I'm using text classification with naive Bayes and countVectorizer to classify dialects. I read a research paper that the author has used a combination of :
bigrams + trigrams + word-marks vocabulary
He means by word-marks here, the words that are specific to a certain dialect.
How can I tweak those parameters in countVectorizer?
word marks
So those are examples of word marks, but it isn't what I have, because mine are arabic. So I translated them.
word_marks=['love', 'funny', 'happy', 'amazing']
Those are used to classify a text.
Also, in the this post: Understanding the `ngram_range` argument in a CountVectorizer in sklearn
There was this answer :
>>> v = CountVectorizer(ngram_range=(1, 2), vocabulary={"keeps", "keeps the"})
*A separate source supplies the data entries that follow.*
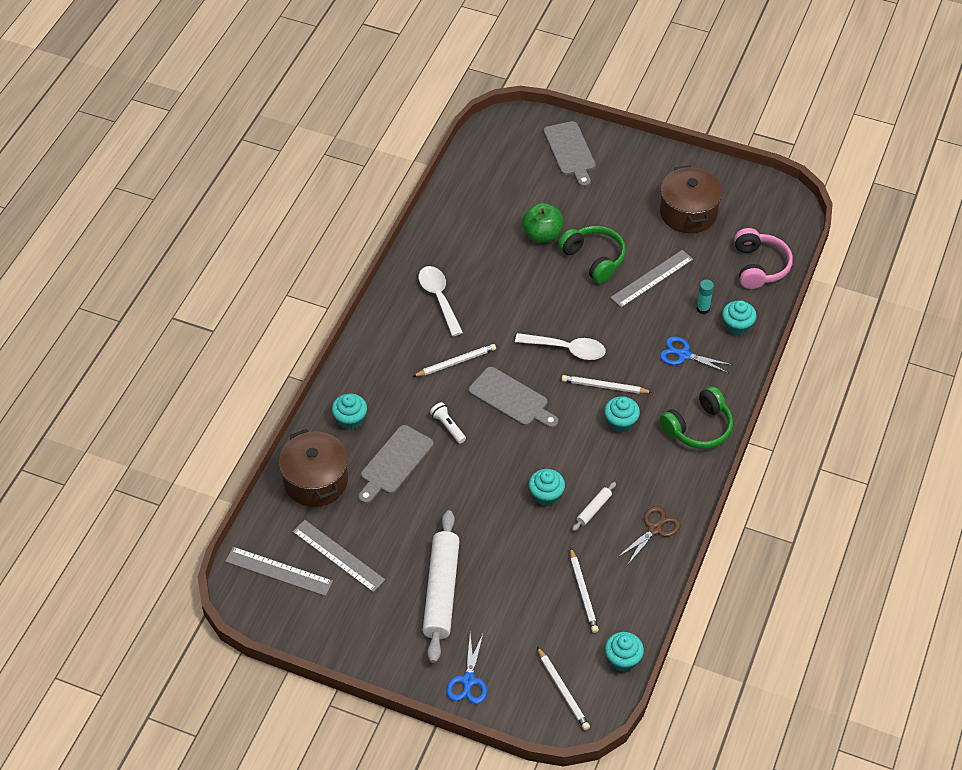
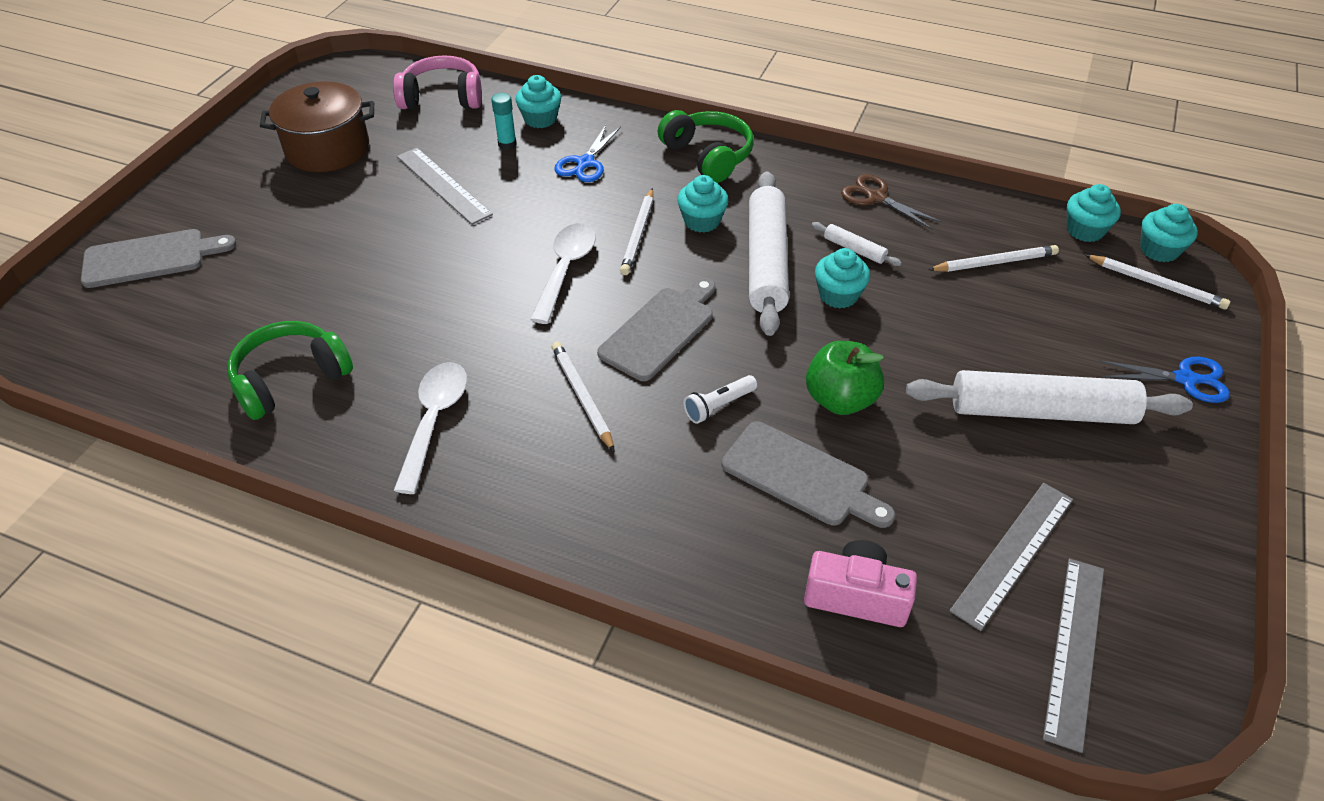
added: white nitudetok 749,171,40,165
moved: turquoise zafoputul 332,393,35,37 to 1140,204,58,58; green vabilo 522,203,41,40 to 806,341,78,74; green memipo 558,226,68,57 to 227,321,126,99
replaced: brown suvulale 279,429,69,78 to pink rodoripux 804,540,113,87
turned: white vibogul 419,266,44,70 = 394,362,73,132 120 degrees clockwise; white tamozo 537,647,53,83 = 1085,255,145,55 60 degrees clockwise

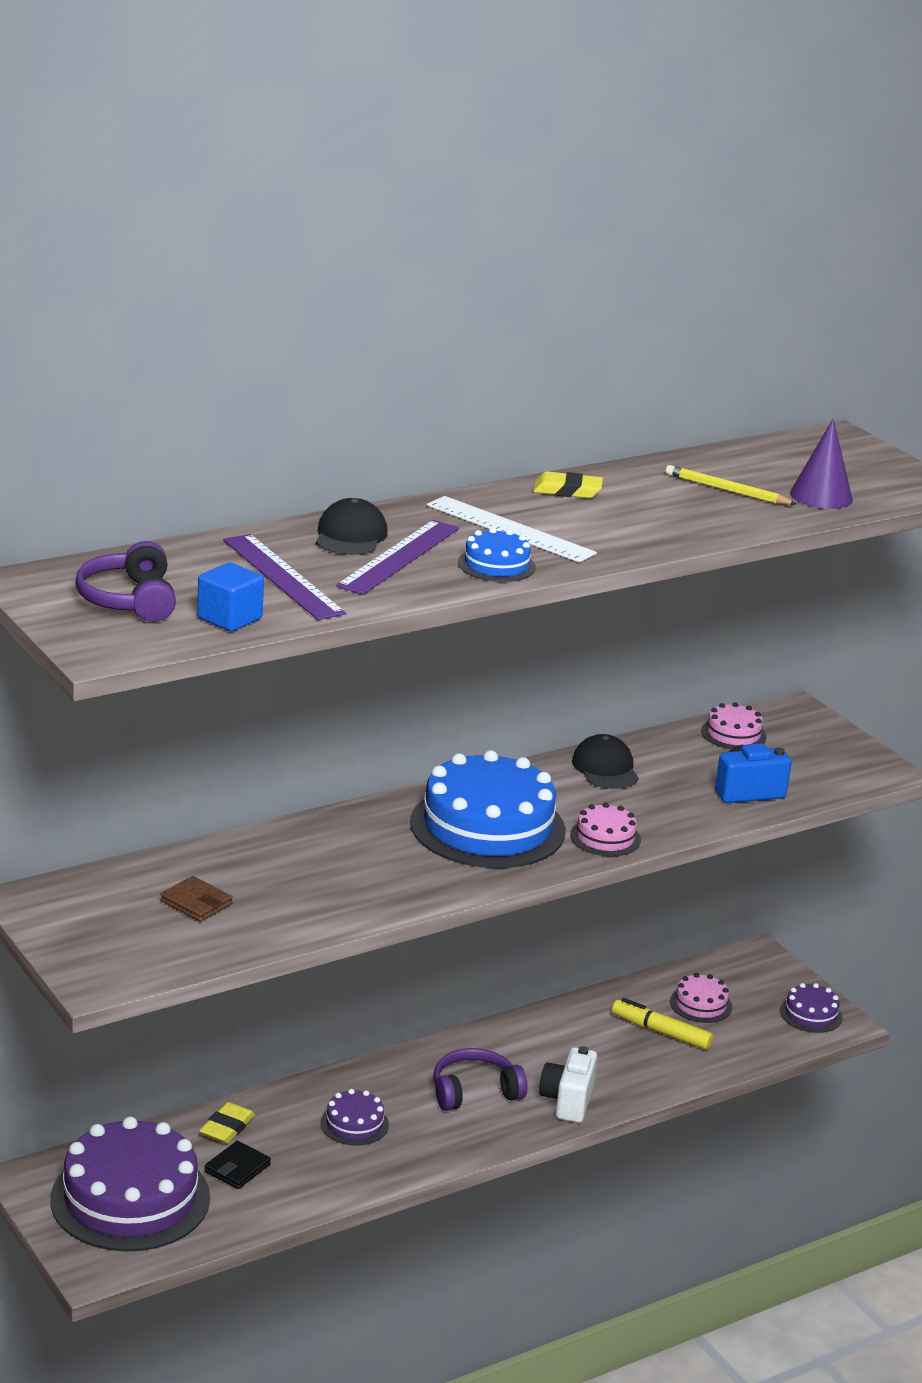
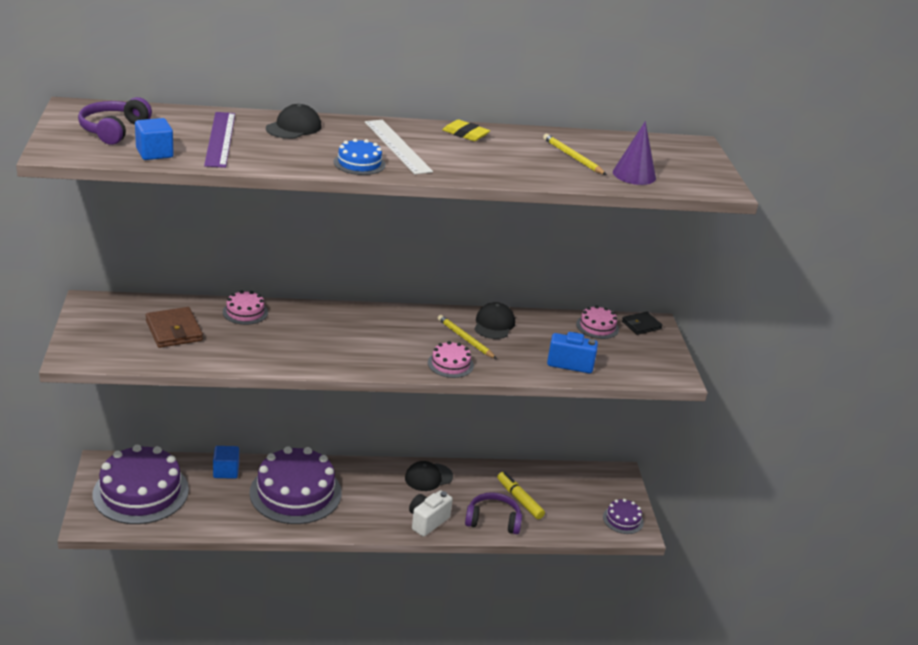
removed: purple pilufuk 336,520,123,75; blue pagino 410,750,156,118
added: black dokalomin 405,461,48,30; yellow tamozo 438,315,59,44
moved: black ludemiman 205,1141,66,48 to 622,312,41,23; purple memipo 433,1048,95,63 to 465,492,57,42; pink pagino 670,973,62,50 to 223,290,45,35
replaced: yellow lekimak 199,1102,56,42 to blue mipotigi 213,446,26,33
resized: brown ludemiman 160,876,73,46 = 146,307,57,41 x1.54; purple pagino 320,1089,69,57 = 250,446,92,78 x2.20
>>> v.fit_transform(["an apple a day keeps the doctor away"]).toarray()
array([[1, 1]]) # unigram and bigram found
I couldn't understand the output, what does [1,1] mean here? and how was he able to use ngram with vocabulary? aren't both of them mutually exclusive?
You want to use the n_gram range argument to use bigrams and trigrams. In your case, it would be CountVectorizer(ngram_range=(1, 3)).
See the accepted answer to this question for more details.
Please provide example of "word-marks" for the other part of your question.
You may have to run CountVectorizer twice - once for n-grams and once for your custom word-mark vocabulary. You can then concatenate the two outputs from the two CountVectorizers to get a single feature set of n-gram counts and custom vocabulary counts. The answer to the above question also explains how to specify a custom vocabulary for this second use of CountVectorizer.